**Instructions**
**A.** Using the interview excerpt, state whether each of these statements agrees with it: (i) the Plunkett displaced 1630 tons of water; (ii) a destroyer's hull is a foot thick; (iii) destroyers were mainly engaged in surface combat on the water. Answer yes or no for each and quote the words that decide it.
**B.** Write out the passage of the interview excerpt between "Well, he did" and "find out more.", inclusive, word for word.

**Excerpted passage**
..........

Well, he did do something wrong and the captain comes down from the bridge and is chewing him out. And as that’s happening, one of the gunners on the ship is looking over at the apron of his gun tub, and he sees this guy getting chewed out by the captain. He says, “Jeez, that looks like my brother.” And then he realizes it is his brother. And he runs to the fantail and explains what’s going on to the captain. And well, they had their reunion. So Frank told that story his whole life. In my family, we’d heard it, each of us, so many times. And when I started heading to Italy in 2016, I thought I should… I know very little about this story except what Frank said, maybe it’s time to find out more.

Brett McKay: And so what I liked about this book is… I’ve read a lot of books about World War II, but they usually have been about land warfare. So the one-on-one tank warfare. I’ve read a lot of books about air warfare during World War II. And this is one of the few books I read about naval warfare. So I learned quite a bit. So before we get into the story of the Plunkett and your great-uncles, can you give us some history behind the destroyers in the US Navy, like first off, what what makes a destroyer, a destroyer?

Jim Sullivan: Sure, sure. Well, it’s one of five iconic Navy ships. There’s the battleship, the aircraft carrier, the submarine, the cruiser and the destroyer. And the destroyer is about… The size of a destroyer is 1650 tons. That was the size of the Plunkett. It displaced 1630 tons of water. Now, battleship is… Its displacement is 38,000 tons. So it’s like 20 times larger than a destroyer. And the destroyer’s job was really to shepherd other ships, whether they be in convoy, Liberty ships, merchant ships that are crossing the Atlantic or the Mediterranean to supply ground forces, or it’s to work along the outer edges of a task force as they’re going into an amphibious landing. There were six of them in North Africa and in Europe during the Second World War. And they were fighting submarines below the water, they were fighting aircraft above, and to a much lesser extent they were engaged in surface combat on the water. So that’s the destroyer. It’s built to go fast. The hull on a destroyer is only three-eighths of an inch thick. They called them tin cans for that reason.

On a battleship, the armored plates are… It’s a foot thick. So these ships that are about as long as a football field and most of its endzones, they could really move up 37, 38 knots, which is 43, 44 miles per hour is their top speed, what they called flank speed. And that’s about as fast as a racehorse goes. So, think of this ship that’s as long as a football field moving that fast at flank speed. And there were occasions that during the war when the Plunkett was moving out that fast. So that’s the basics on a destroyer. I like to think of them as sort of the grunt on point in the jungle. They were always first in harm’s way, sort of the minute man behind the stone wall. And there’s a certain romance that goes with a destroyer that maybe isn’t there with the battleship or the carrier. So they’re distinctive. They think of themselves as… The men, the sailors who are on destroyers think of themselves as destroyer men. It’s something of a breed apart.

..........

(Dataset items)
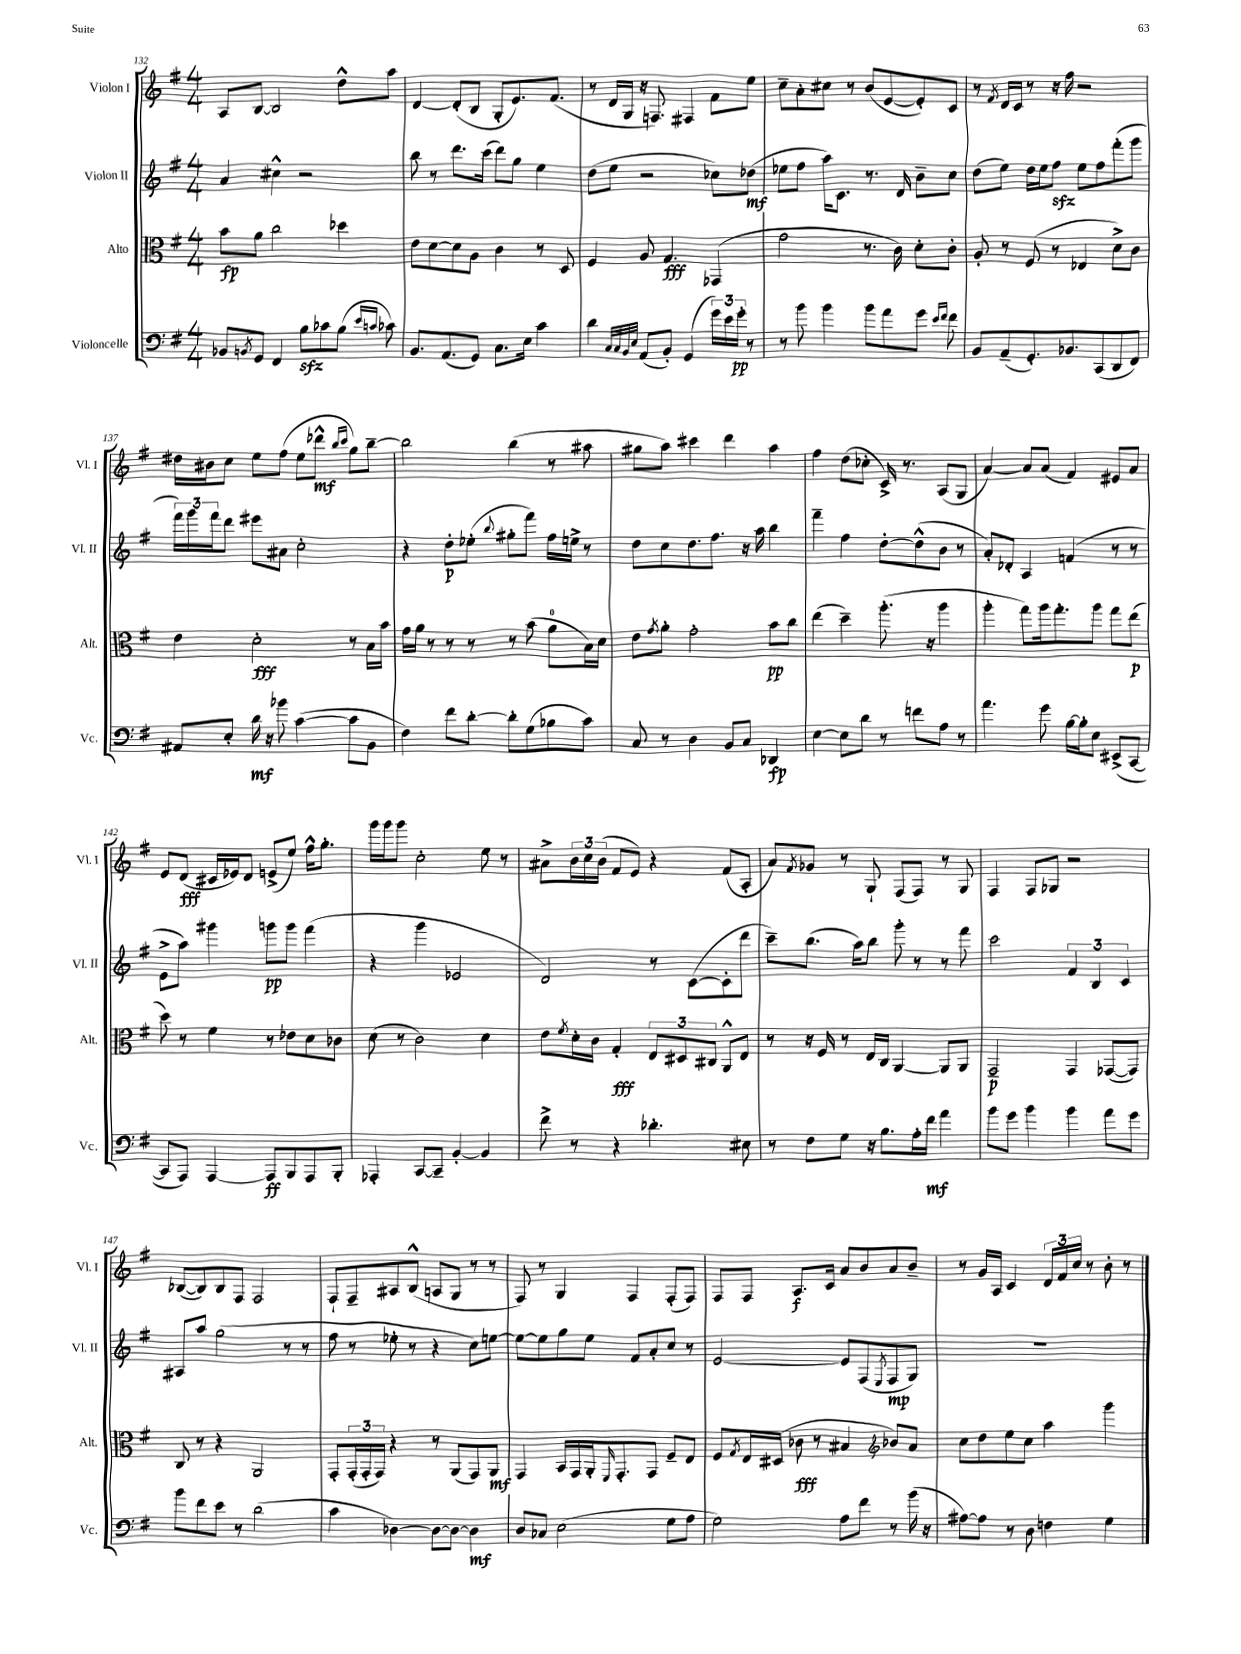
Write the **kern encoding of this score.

**kern	**kern	**kern	**kern
*staff4	*staff3	*staff2	*staff1
*clefF4	*clefC3	*clefG2	*clefG2
*k[f#]	*k[f#]	*k[f#]	*k[f#]
*M4/4	*M4/4	*M4/4	*M4/4
8BB-	8b	4a	8A
8qBB	.	.	.
8GG	8a	.	[8B
4FF#	2cc	4cc#^^	2B]
8B	.	2r	.
8c-	.	.	.
(8B	4dd-	.	8dd^^
16qqe	.	.	.
16qqc	.	.	.
8c-)	.	.	8aa
=	=	=	=
8.BB	8e	8bb	[4d
.	[8d	8r	.
(8.AA	.	.	.
.	8d]	8.ddd	(8d']
8GG)	8A	.	8B
.	.	(16ccc	.
8.C	4c	8ddd)	8G'
.	.	8gg	8.e)
16E	.	.	.
4c	8r	4ee	.
.	.	.	(8.f#
.	8D	.	.
=	=	=	=
4d	4F#	(8dd	8r
.	.	8ee	16d
.	.	.	16G
32qqC	.	.	.
32qqC	.	.	.
32qqBB	.	.	.
32qqE	.	.	.
(8AA	8A	2r	16r
.	.	.	8.F)
8BB')	4.G	.	.
(4GG	.	.	4F#
24g)	(4GG-	8cc-)	8f#
24e	.	.	.
24g'	.	.	.
8r	.	(8dd-	8ee
=	=	=	=
8r	2g	8ee-	8cc~
8b	.	8ff#	8a'
4b	.	16aa)	8cc#
.	.	8.c	.
.	.	.	8r
8b	8.r	8.r	(8b
8a	.	.	[8e
.	16c)	16d	.
8g	8d'	8b~	8e'])
16qqe	.	.	.
16qqf#	.	.	.
8f#	8c'	8cc	8c
=	=	=	=
8BB	8A'	(8dd	8r
.	.	.	8qf#
(8AA~	8r	8ee)	16d
.	.	.	16c
8.GG')	(8F#	16dd	8r
.	.	16ee	.
.	8r	8ff#	16r
8.BB-	.	.	16ff#
.	4E-	8ee	2r
(8CC	.	8ff#	.
8DD	8d^)	(8fff#'	.
8FF#)	8c	8ggg	.
=	=	=	=
8AA#	4e	24fff#)	16dd#
.	.	24ggg	.
.	.	.	16b#
.	.	24fff#	.
8E'	.	8ddd	8cc
16d	2d'	8eee#	8ee
16r	.	.	.
8b-	.	8a#	(8ff#
([4c	.	2cc'	8ee
.	.	.	8ddd-^^
.	.	.	16qqbb
.	.	.	16qqccc
8c]	8r	.	8gg)
8BB	16B	.	[8bb~
.	16b	.	.
=	=	=	=
4F#)	16g	4r	2bb]
.	16a	.	.
.	8r	.	.
8f#	8r	8dd'	.
[8d'	8r	(8ee-'	.
.	.	8qqbb	.
8d']	8r	8gg#'	(4bb
(8G	(8b	8fff#)	.
8B-	8a	16ff#	8r
.	.	16ee^	.
8c)	16B)	8r	8aa#
.	16d	.	.
=	=	=	=
8C	8e	8dd	8gg#
.	8qg	.	.
8r	8a'	8cc	8aa)
4D	2g'	8.dd	4ccc#
.	.	8.ff#	.
8BB	.	.	4ddd
8C	.	16r	.
.	.	16aa	.
4DD-	8b	4bb	4aa
.	8cc	.	.
=	=	=	=
[4E	(4ee	4fff#~	4ff#
8E]	4dd~)	4ff#	(8dd
8d	.	.	8cc-'
8r	(8.aa'	[8dd'	16c^)
.	.	.	8.r
8f	.	(8dd^^]	.
.	16r	.	.
8A	4aa	8b	(8A
8r	.	8r	8G
=	=	=	=
4.a	4aa'	8a')	[4a)
.	.	8d-'	.
.	8gg)	4A	8a]
8g	16aa	.	(8a
.	8.gg'	.	.
[16B	.	(4f	4f#)
16B']	.	.	.
8E	8aa	.	.
(8EE#^	8gg	8r	8e#
[8CC	(8ee	8r	8a
=	=	=	=
8CC]	8dd)	8e^	8e
8AAA)	8r	8aa)	(8d
[4AAA	4f#	4ggg#	16c#
.	.	.	16e-)
.	.	.	8d
8AAA]	8r	8ggg	(8e^
8BBB	8e-	8ggg	8ee)
8AAA	8d	(4fff#	16ff#^^
.	.	.	8.gg'
8BBB'	8c-	.	.
=	=	=	=
4AAA-'	(8d	4r	16ggg
.	.	.	16ggg
.	8r	.	8ggg
[8CC	2c)	4ggg	2cc'
8CC~]	.	.	.
[4BB'	.	2e-	.
4BB]	4d	.	8ee
.	.	.	8r
=	=	=	=
8f#^	8e	2d)	8a#^
.	8qf#	.	.
8r	16d'	.	24b
.	.	.	24cc
.	16c	.	.
.	.	.	(24b
4r	4G'	.	8f#
.	.	.	8e)
4.d-'	12E	8r	4r
.	12D#	.	.
.	.	([8c	.
.	12C#	.	.
.	8AA^^	8c']	(8f#
8E#	8E	8ddd	8A'
=	=	=	=
8r	8r	8ccc~)	8a)
.	.	.	8qf#
8F#	16r	(8.bb	8g-
.	16F#	.	.
8G	8r	.	8r
.	.	16aa)	.
16r	16E	8bb	8G`
8.B	16C	.	.
.	[4AA	8ggg'	(8F#
16A'	.	8r	8F#)
16f#	.	.	.
4a	8AA]	8r	8r
.	8AA	8fff#	8G
=	=	=	=
8b	2GG~	2ccc	4F#
8g	.	.	.
4b	.	.	8F#
.	.	.	8G-
4b	4GG	6f#	2r
.	.	6B	.
8a	([8GG-	.	.
.	.	6c	.
8g	8GG-])	.	.
=	=	=	=
8b	8C	8A#	([8B-
8f#	8r	8aa	8B-])
8e	4r	(2gg	8B-
8r	.	.	8F#
(2d	2AA	.	2F#
.	.	8r	.
.	.	8r	.
=	=	=	=
4c	8GG'	8ff#	8F#`
.	(24GG'	8r	8F#~
.	24GG'	.	.
.	24GG)	.	.
[4D-)	4r	8ee-'	8A#
.	.	8r	(8B^^
8D-_	8r	4r	8A
8D-_	(8AA	.	8G
4D-]	8GG)	8cc)	8r
.	8AA	[8ee	8r
=	=	=	=
8D	4GG	8ee_	8F#)
8C-	.	8ee]	8r
(2E	16BB	8gg	4G
.	16GG	.	.
.	16AA'	8ee	.
.	16qqFF#	.	.
.	8.GG'	.	.
.	.	8f#	4F#
.	8GG	8a'	.
8G	8F#~	8cc	(8F#'
8A	8E	8r	8F#)
=	=	=	=
2G)	8F#	[2e	8F#
.	8qG	.	.
.	16E	.	8F#
.	(16D#	.	.
.	8c-	.	8.A
.	8r	.	.
.	.	.	16c
8A	4B#	8e]	8a
8f#	.	(8F#	8b
*	*clefG2	*	*
.	.	8qE	.
8r	8b-)	8F#	8a
(16b	8a	8G)	8b~
16r	.	.	.
=	=	=	=
[8A#)	8cc	1r	8r
8A#]	8dd	.	16g
.	.	.	16A
8r	8ee	.	4c
8D	8cc	.	.
4F	4aa	.	24d
.	.	.	24f#
.	.	.	24cc
.	.	.	8r
4G	4ggg	.	8b'
.	.	.	8r
==	==	==	==
*-	*-	*-	*-
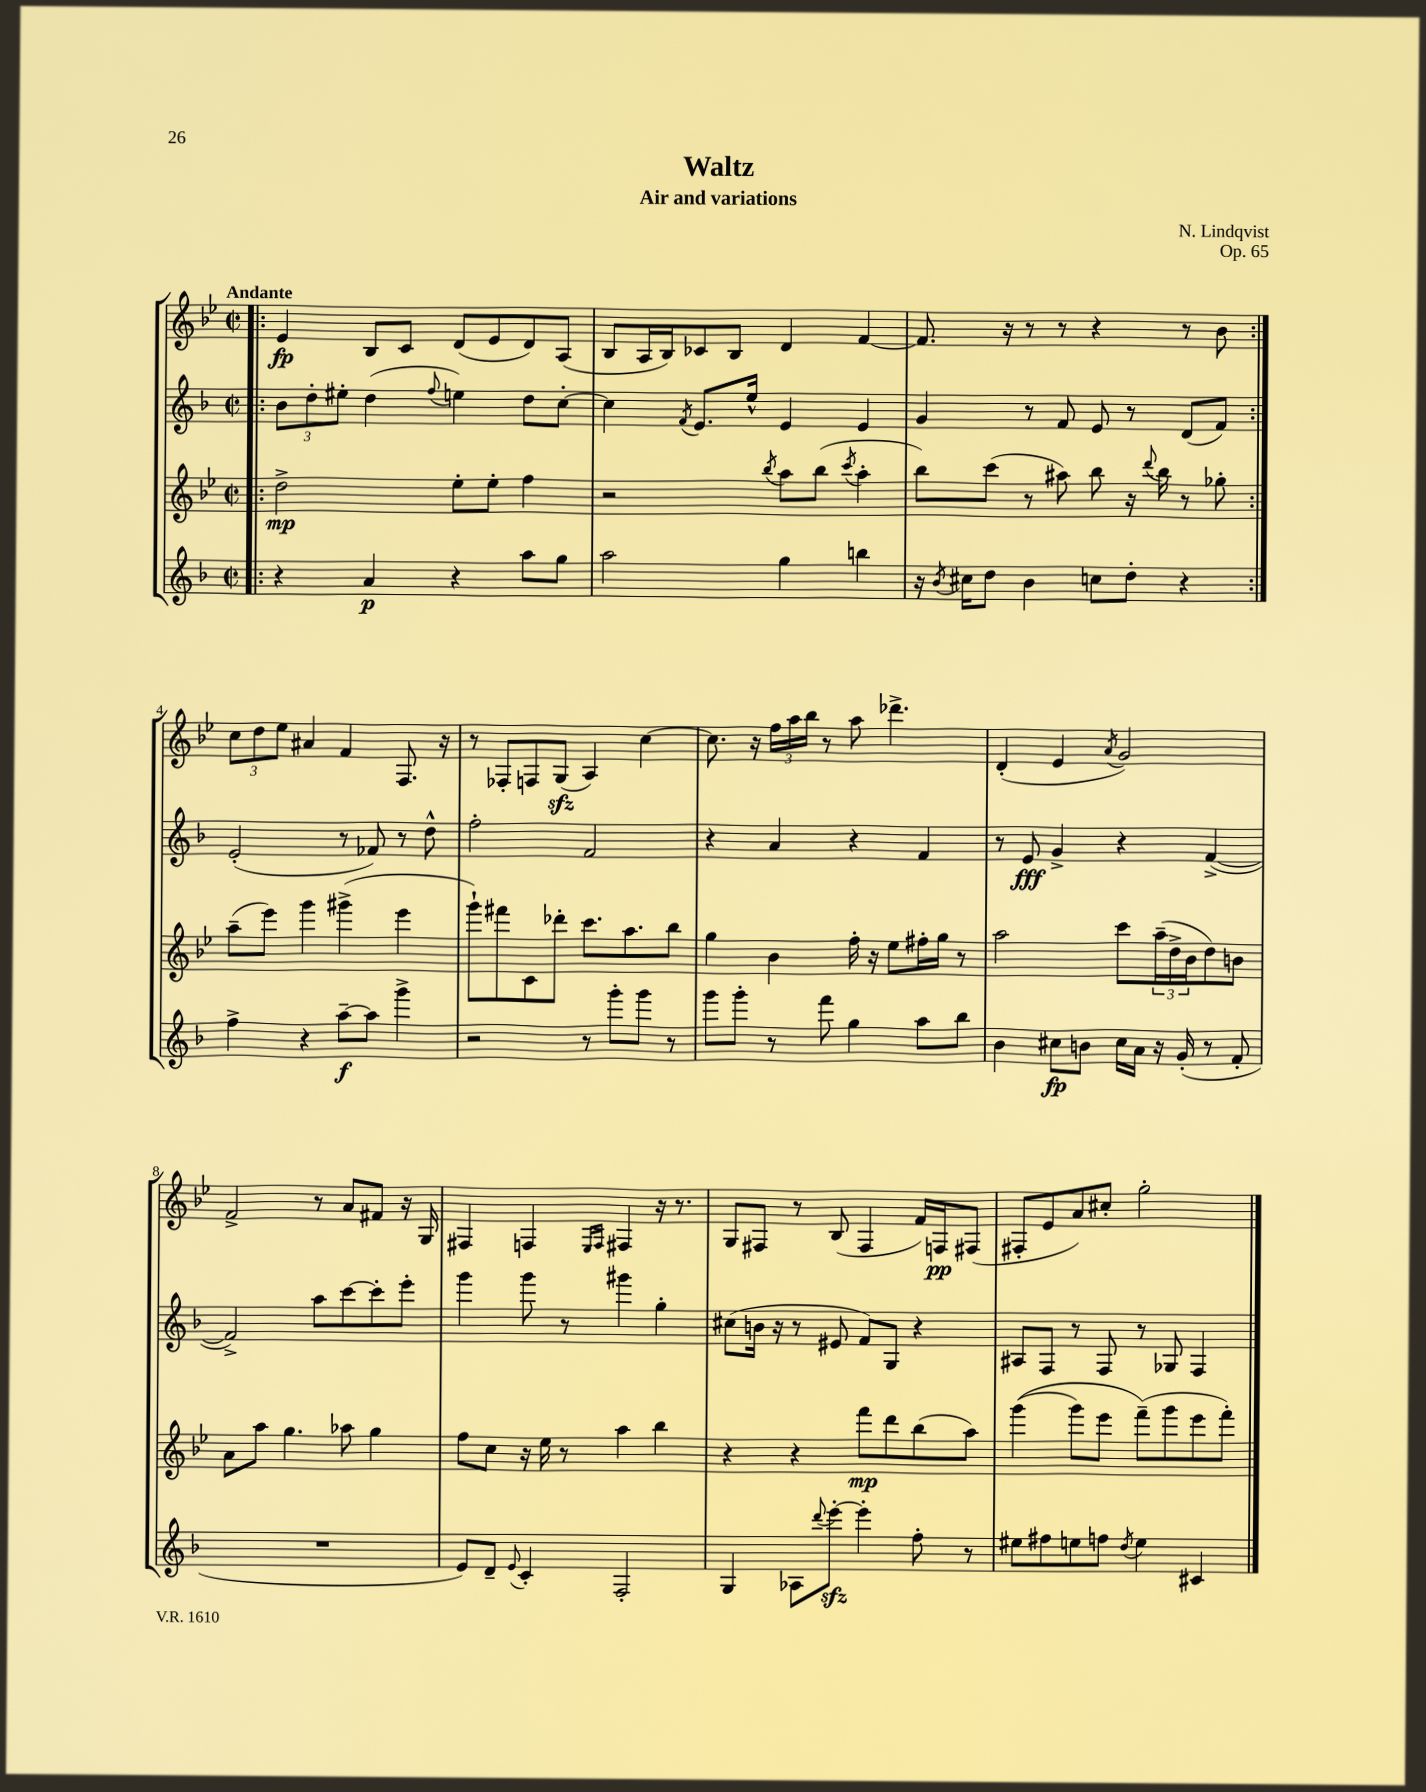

..........

**Solutions per task**
**A.**
(i) Yes: "It displaced 1630 tons of water."
(ii) No: "The hull on a destroyer is only three-eighths of an inch thick."
(iii) No: "to a much lesser extent they were engaged in surface combat on the water."

**B.**
Well, he did do something wrong and the captain comes down from the bridge and is chewing him out. And as that’s happening, one of the gunners on the ship is looking over at the apron of his gun tub, and he sees this guy getting chewed out by the captain. He says, “Jeez, that looks like my brother.” And then he realizes it is his brother. And he runs to the fantail and explains what’s going on to the captain. And well, they had their reunion. So Frank told that story his whole life. In my family, we’d heard it, each of us, so many times. And when I started heading to Italy in 2016, I thought I should… I know very little about this story except what Frank said, maybe it’s time to find out more.